Nous avons tous une relation amour-haine avec les médicaments.
Moi le premier.
Je suis asthmatique depuis toujours et, sans mes bronchodilatateurs, je ne pourrais pas pratiquer l’une de mes activités favorites depuis maintenant 39 ans : la course à pied.
D’un côté, je n’aime pas l’idée de devoir prendre mes « pompes » pour aller faire ma « run » le matin. Mais de l’autre, je me souviens des longues soirées de ma petite enfance durant lesquelles j’avais l’impression d’avoir un sac de plastique
sur la tête. Ce fut une véritable révélation la première fois que j’ai pris une bouffée de salbutamol (Ventolin).
Certains d’entre nous n’ont tout simplement pas le choix d’être dépendants, à perpétuité, d’une molécule chimique. En contrepartie, celle-ci leur permet de mener une vie normale.

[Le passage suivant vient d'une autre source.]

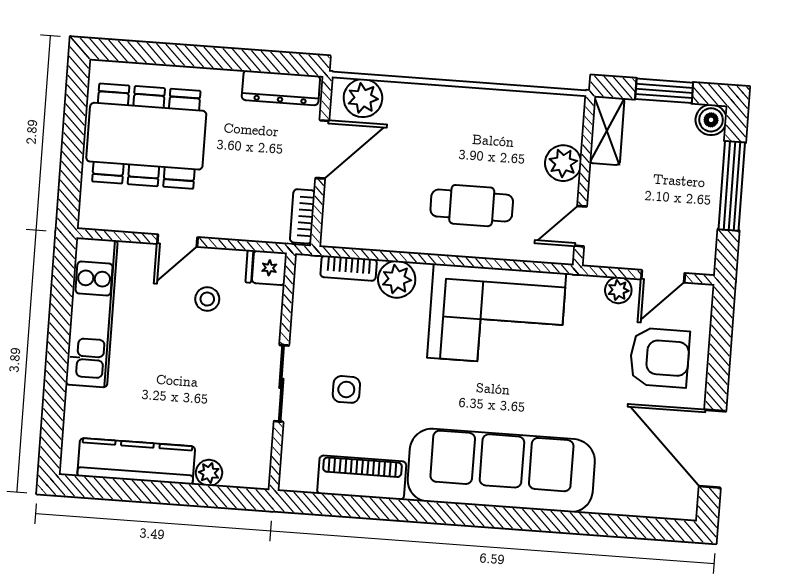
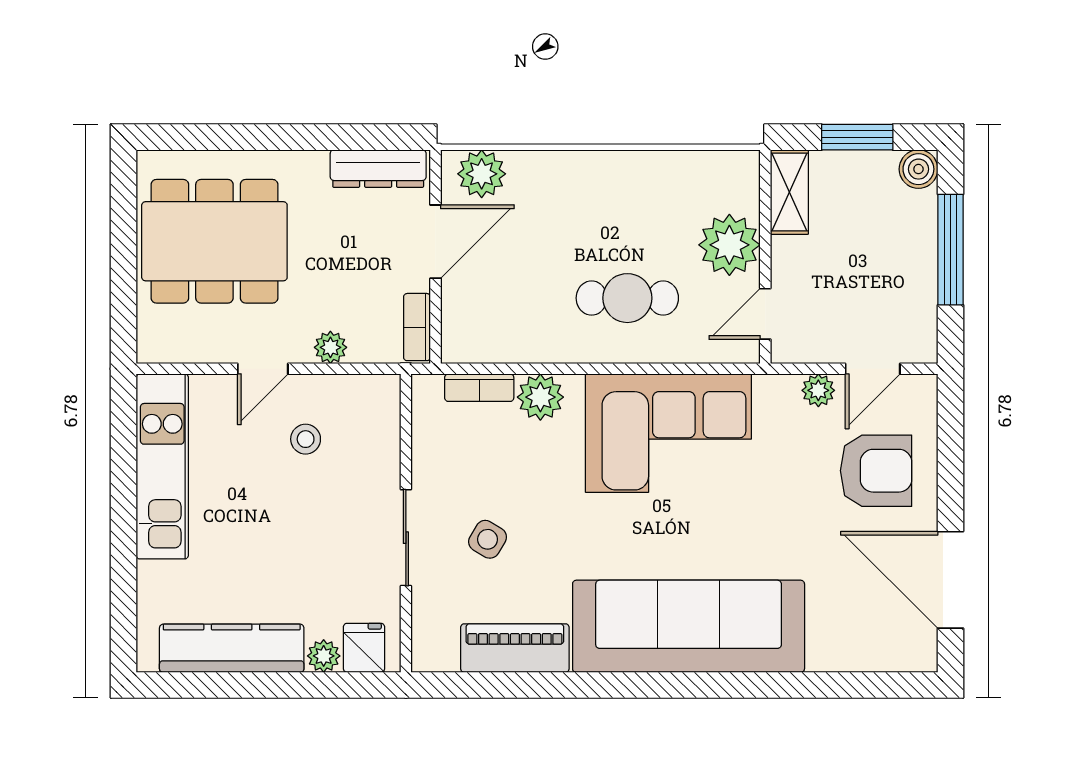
plant: (563, 163) -> (729, 245), width x1.36, depth x1.36
plant: (232, 227) -> (330, 347), added
fridge: (266, 268) -> (364, 648), moved, turned 90
side table: (346, 389) -> (488, 539), turned 31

En ce qui concerne la douleur chronique d’origine non cancéreuse, la réalité est
toutefois un peu différente.
Gestion de la douleur
La stratégie visant à vaincre la douleur chronique repose sur deux types de modalités : les modalités actives et les modalités passives. Les deux sont importantes. Les médicaments analgésiques font partie des modalités passives. Ils sont nécessaires, car ils procurent un soulagement qui facilite l’initiation des modalités actives, comme la réadaptation par l’exercice.
Porte ouverte à la chronicité
L’importance des médicaments en gestion de la douleur débute bien avant que celle-ci ne devienne persistante. Lors d’une blessure ou au début d’une maladie dégénérative comme l’arthrose, les analgésiques jouent un rôle crucial, non seulement pour préserver la qualité de vie de la personne qui souffre, mais aussi pour prévenir l’installation de la douleur chronique.
En effet, l’un des principaux facteurs de risque
de chronicisation est une douleur nociceptive non contrôlée. Le fait de négliger la prise d’analgésiques lors d’une affection générant une douleur modérée à intense ouvre toute grande la porte à la chronicité. Une douleur nociceptive insuffisamment soulagée sensibilise le système nerveux central et amorce le cycle infernal de la douleur persistante.
Les médicaments comme outils temporaires
Dans un contexte de réadaptation en douleur chronique, les médicaments
doivent être considérés comme des « bouées thérapeutiques » temporaires. Ce concept est fondamental, car plusieurs de mes clientes et clients craignent d’être enchaînés à vie à leurs pilules. Or, ce n’est généralement pas le cas.
Les médicaments sont des outils qui offrent la marge de manœuvre nécessaire pour exécuter adéquatement le programme d’exercices. Une fois la douleur significativement diminuée — voire complètement éliminée —, le sevrage peut alors être
envisagé.
Sevrage trop précoce
Une erreur fréquente en gestion de la douleur chronique consiste à diminuer le dosage des médicaments pendant le programme de réadaptation par l’exercice. Le sevrage ne devrait débuter qu’après la phase de développement, c’est-à-dire lors de la phase de retour aux activités.
Par conséquent, il ne faut jamais cesser ni réduire la médication durant le programme de réadaptation. Il s’agit
d’une erreur majeure, susceptible de compromettre l’ensemble du processus de réadaptation.